После этого город принарядили, всюду постелили ковры, понавешали шелковые занавеси, и как раз в этот момент прибыл Никифор в столицу. У Золотых ворот главный казначей Бозурко — украсил Никифора золотым венком. Затем триумфатор шел по городу, и всюду ликует, встречая полководца, народ. Главная церемония, как положено, на ипподроме. В царской ложе Роман II, его жена Феофана, окруженные пышным двором, многочисленной стражей.
Церемониальным маршем Никифор и его сослуживцы прошли перед царем, и после благодарности царя полководец с честью был приглашен в ложу, а по ипподрому продолжался парад, и каждый проходивший воин империи складывал на специальной площадке свой трофей в казну империи. Образовалась огромная куча из золота, серебра, драгоценностей. Здесь же ковры, шелка, слоновая кость, изделия из металла и дерева. И это лишь показательная часть, а еще есть кони и всякая живность, и под конец процессии длинная вереница пленников: и не только крепкие мужчины, зрелые женщины, много юношей, девушек и даже детей.
И здесь проявляется имперская заботливость. По заранее оговоренному сценарию эмир Крита и его сын Эмест не только помилованы, но даже названы почетными гражданами Византии, и старый эмир получает право совершать обряды своей религии.
К вечеру это торжество должно плавно переместиться в Большой дворец. Ана от толпы устала, и собираясь уехать домой, решила, хоть и натянутые у нее отношения с братом, а все-таки немного поговорить с ним, и было о чем. И в самом начале разговора к ним вальяжно подошла царица Феофана, более вольно, чем приличествует в свете, взяла под руку Бозурко.
— Ваше величество, позвольте откланяться, — Ана, быстро хотела ретироваться. — Мне уже пора кормить ребенка.
— О, Боже! — громко воскликнула царица. — Вы сами выкармливаете ребенка? Ужас!.. Позвольте, а как Вы сохраняете эту шелковистость кожи, эту статность, формы?

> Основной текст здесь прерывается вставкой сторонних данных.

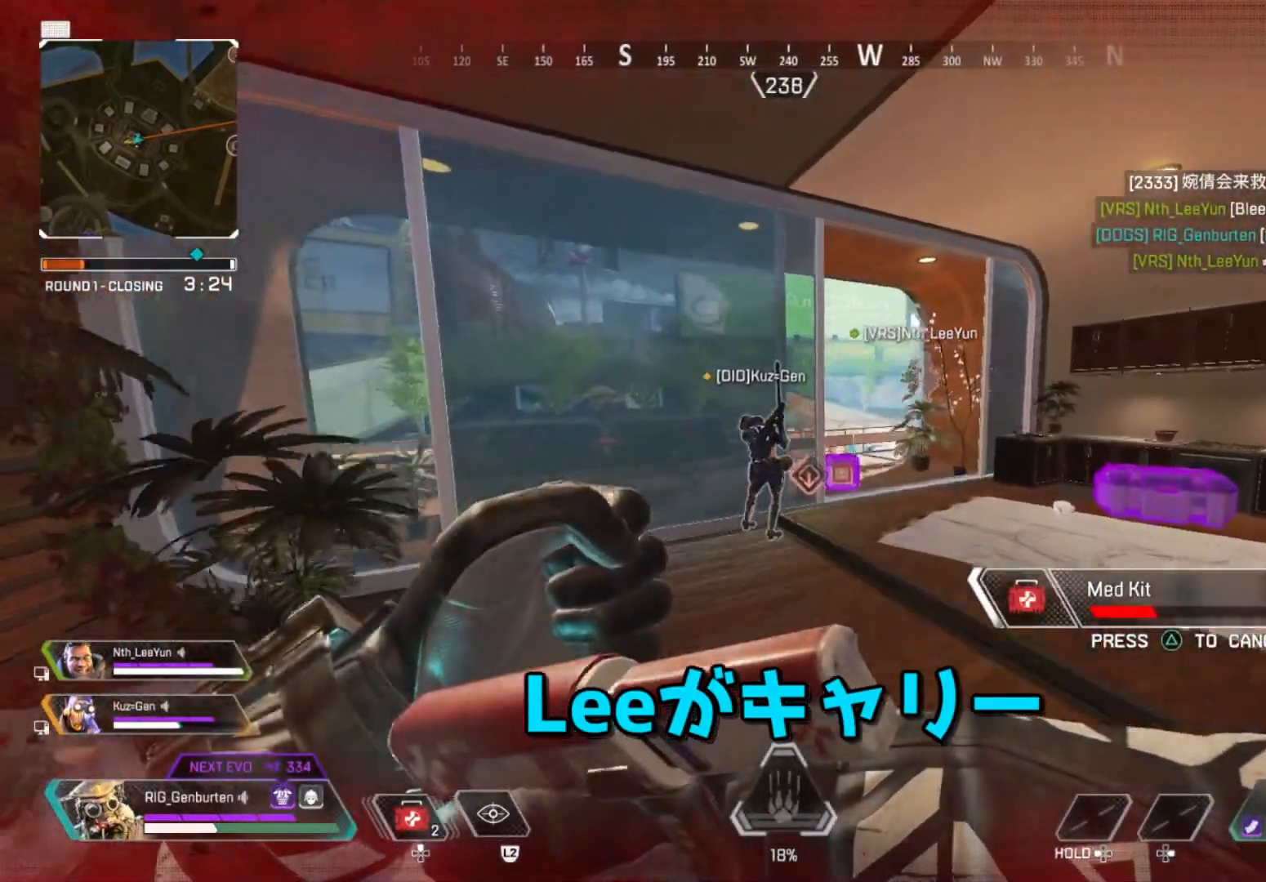
{"buttons": [], "left_stick": "up", "right_stick": "center", "events": [[133, "CROSS", "up"]]}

От присутствия брата Ана смутилась, а царица в том же капризном тоне:
— Раньше, говорят, Вы завсегдатаем были во дворце, в мое же царствование ни разу не засвидетельствовали свое почтение.

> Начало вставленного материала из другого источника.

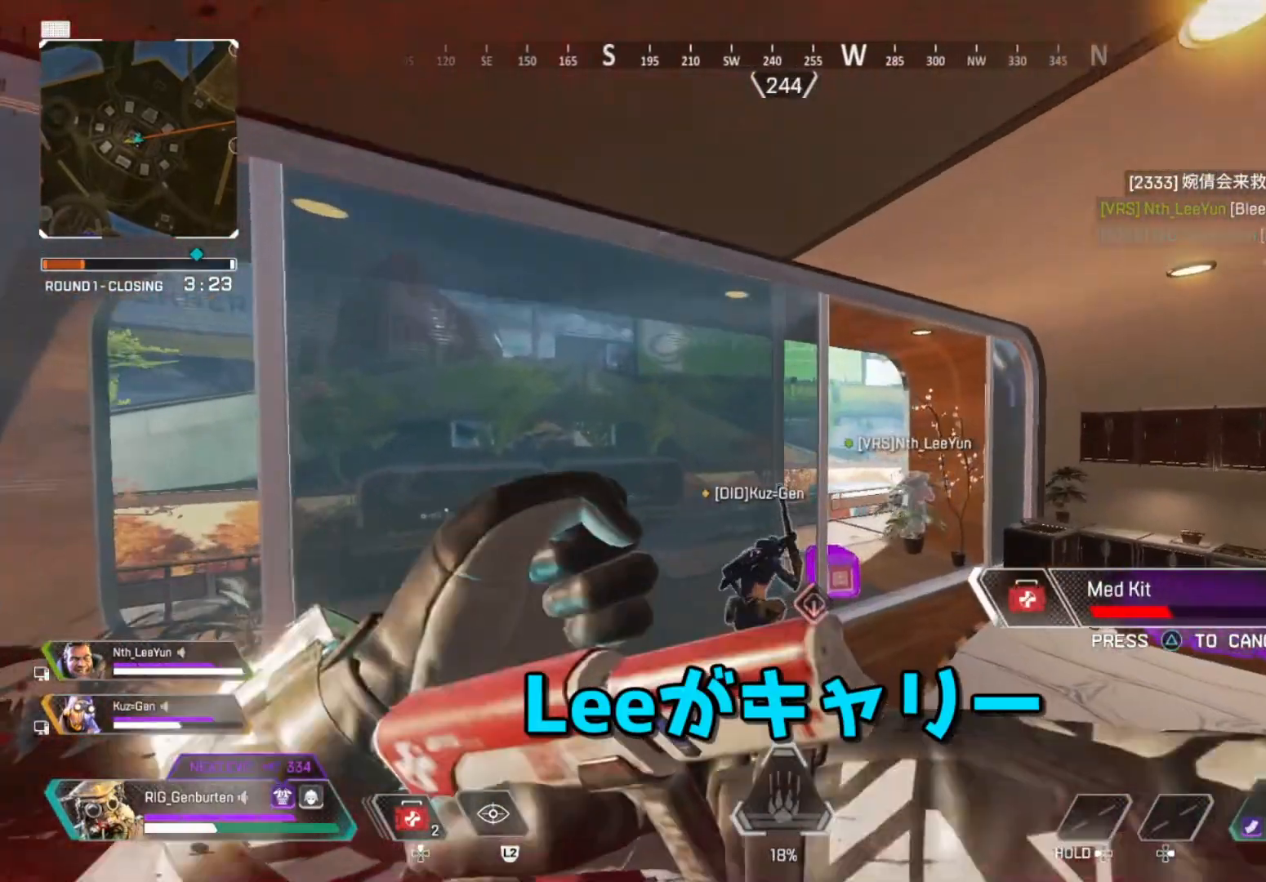
{"buttons": [], "left_stick": "up", "right_stick": "center", "events": []}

— Ваше величество, у меня ребенок, — извинялась Ана.
— Дети у всех есть. Я Вам рекомендую хорошую кормилицу. Ой, Бозурко, ну, стой на месте… какой ты нетерпеливый! — и вновь к Ане. — А Вы, между прочим, меня должны благодарить за этот брак. Эмест симпатичный мужчина дали мы жениху жизнь. Хотя и говорят, что это сватовство — дипломатический ход. Так ли это, Бозурко? — Вылощенный брат Аны понимающе, как солдат, услужливо кивнул. — А Вы, — вновь к Ане, — обязаны быть на обеде, как никак, а Вы природный блеск нашего двора. Я Вам даже завидую, — и царица, замысловато скосив глаза, своей холодной липкой рукой не без страсти пожала руку Аны.

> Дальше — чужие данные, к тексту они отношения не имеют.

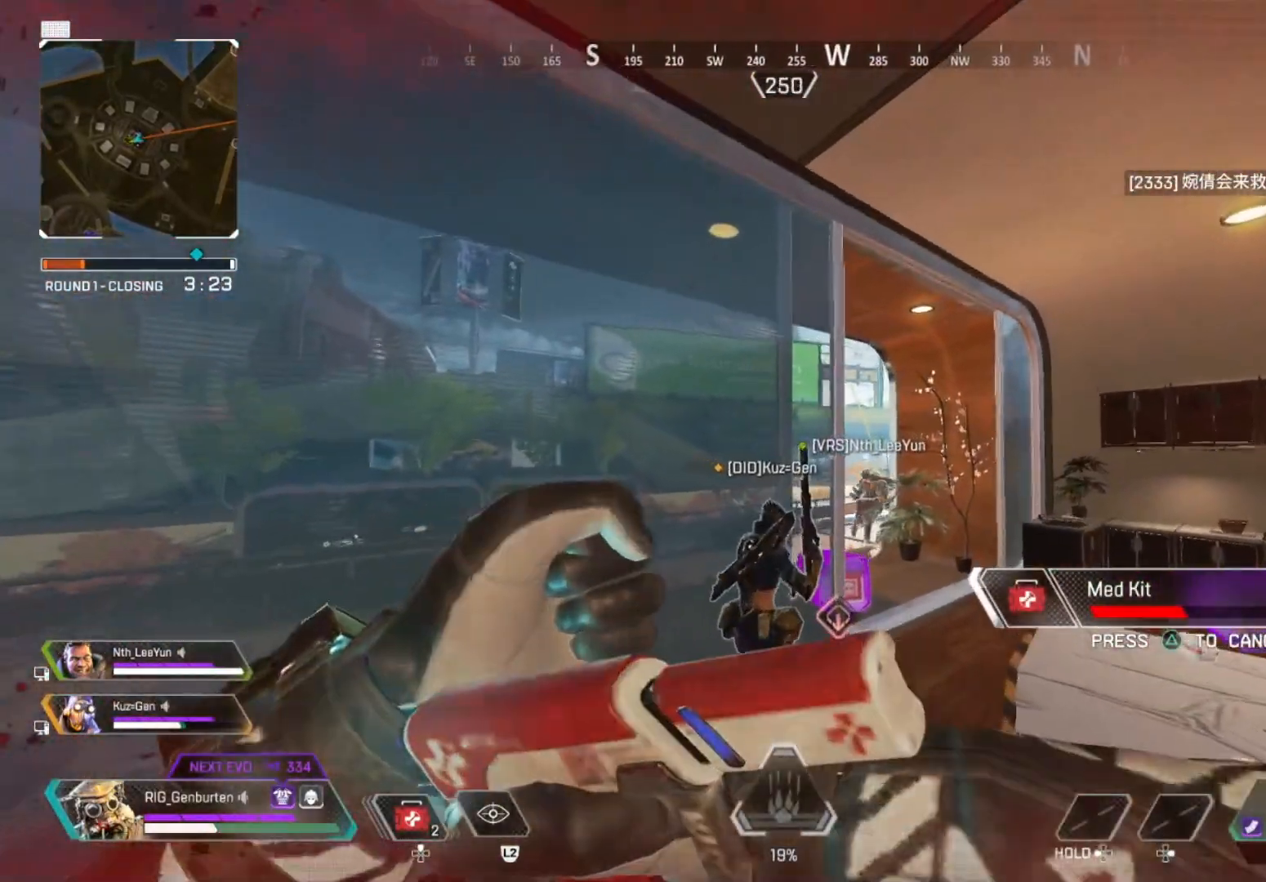
{"buttons": [], "left_stick": "center", "right_stick": "center", "events": [[383, "left_stick", "center"]]}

Теперь Ана вынуждена была идти во дворец. Она не могла понять, о каком браке шла речь? Теперь во дворце сплошь новые лица, так что Ане стало еще более несносно это светское торжество. И при Лекапине, и при Константине во дворце всегда бывало много женщин или женского персонала. Но то, что творилось сейчас, понять было невозможно. Не женщин, а юных, как чета императоров, девиц с развязными манерами и отуманенно-томными взглядами — просто кошмар! И что самое ужасное, впервые во дворце она увидела своего мужа Астарха, и вроде он на важной службе — начальник царской охраны, а вокруг него тоже увивается пара девиц.
Как ни гневись, а плюнуть на этикет двора невозможно. Разыскала Ана главного церемониймейстера евнуха Самуила.
— Мне давно пора ребенка кормить. Вот-вот потечет.
— О, да-да, понимаю… А Зембрия давно ушел, сказал, страшно по внучонку соскучился.
Примчалась Ана домой. Увидев сына на руках Мниха, пуще прежнего разгневалась. «Вы!» — только прокричала она, а далее, задыхаясь, не могла подыскать нужных слов. А Зембрия вскочил, не выпуская ребенка, и в почтительном тоне выдал совсем иное:
— Ана, не я, клянусь, не я. Браки на небесах заключаются. Пойми, это дело межгосударственное, сверхважное. — И жеманно искривив лицо. — И вообще — это от чувств, от глубоких чувств… спросите у Азы.
— Аза?.. Моя сестра?! — вконец была огорошена Ана.
В эту ночь ноющее недомогание овладело Аной: по ее разумению, долгая неволя исказила души родных — все они стали замкнутыми, недоверчивыми, всеми способами вели борьбу за собственную жизнь.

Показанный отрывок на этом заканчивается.